Oxcin Eye Drop 0.5 % 5 ml Indications
Oxcin Eye Drop 0.5 % 5 ml is primarily indicated in conditions like Acute bacterial sinusitis, Chronic bronchitis, Lower respiratory tract infections, Oedema, Pneumonia, Short-term treatment of severe congestive heart failure, Sinusitis, Skin infections, Soft tissue infections, Upper respiratory tract infections, and can also be given in adjunctive therapy as an alternative drug of choice in Bacterial conjunctivitis.
Oxcin Eye Drop 0.5 % 5 ml is contraindicated in conditions like Heart failure,Bradycardia, Liver diseases, Electrolyte disturbance.
The severe or irreversible adverse effects of Oxcin Eye Drop 0.5 % 5 ml , which give rise to further complications include Hypotension, Hypotension, Hyperglycemia, Dyspnea, Hyperuricemia, Hyperglycemia, Hyperlipidemia. Oxcin Eye Drop 0.5 % 5 ml produces potentially life-threatening effects which include Anaphylactic reactions, Atrial fibrillation, which are responsible for the discontinuation of Oxcin Eye Drop 0.5 % 5 ml therapy. The symptomatic adverse reactions produced by Oxcin Eye Drop 0.5 % 5 ml are more or less tolerable and if they become severe, they can be treated symptomatically, these include Dizziness, Headache, Drowsiness, Nausea, Vomiting, Diarrhea, Myalgia, Restlessness, Tachycardia, Tremors, Insomnia, Abdominal pain, Sweating, Skin rash, Dyspepsia, Pseudomembranous colitis, Hemolytic anemia, Thrombocytopenia, Edema, Hot flushes, Syncope, Gynecomastia, Abnormal LFT, Hypersensitivity reactions, Taste perversion, Superinfection, QT prolongation, Visual disturbances, dizziness, dyspepsia, Abnormal LFT, agranulocytosis, arthropathy, Tachycardia.

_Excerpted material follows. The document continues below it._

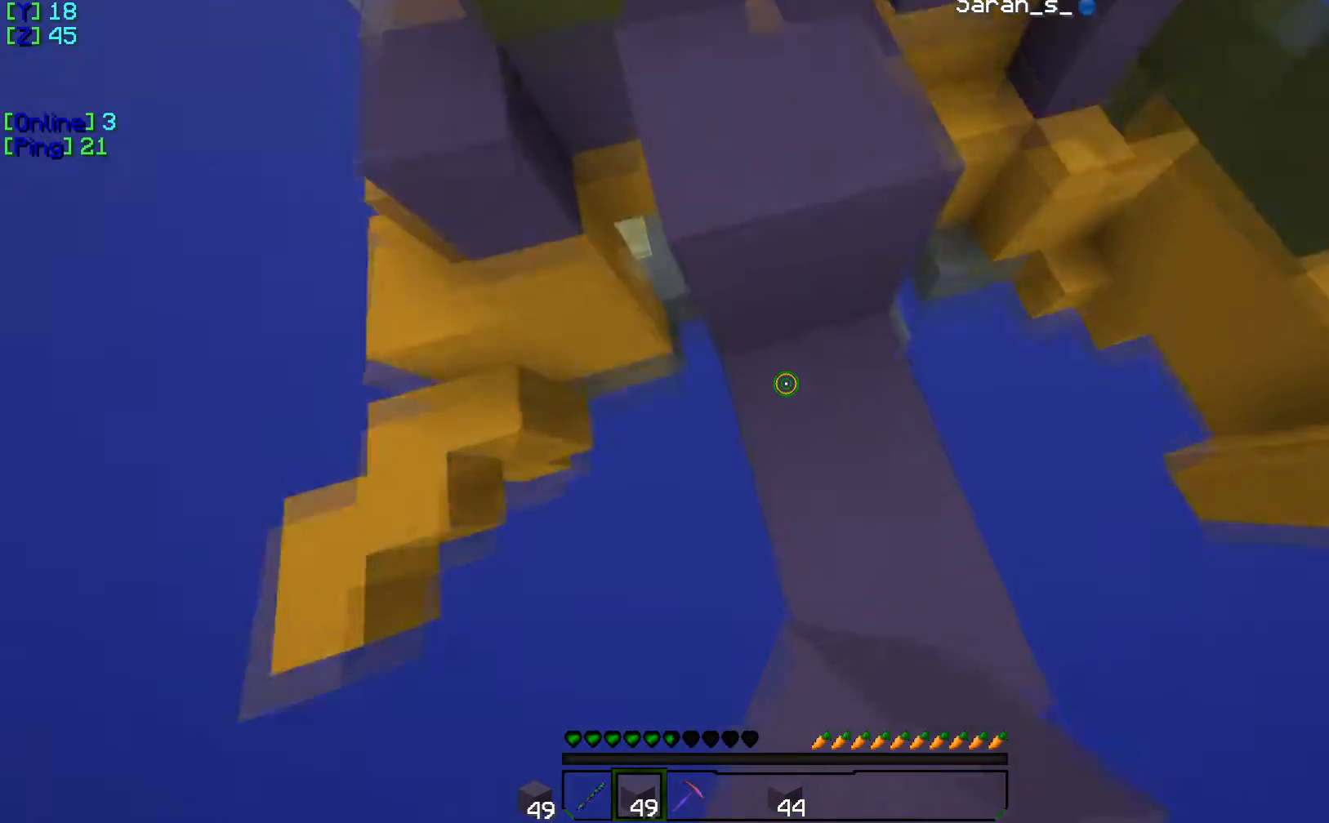
{"keys": [], "events": []}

It should be used with caution in patients with known or suspected central nervous system disorders which may predispose to seizures or lower the seizure threshold. As no pharmacokinetics or pharmacodynamic data are available in severe hepatic impairment, the use of Oxcin Eye Drop 0.5 % 5 ml in this patients group is not recommended. Oxcin Eye Drop 0.5 % 5 ml should be used with caution in patients with known QT interval prolongation or uncorrected hypokalemia; in those receiving class IA (e.g quinidine or procaine amide) or class III antiarrhythmic agents (sotalol, ibutilide, amiodarone); and in patients who are receiving other agents known to increase the QT interval (e.g erythromycin, tricyclic antidepressants).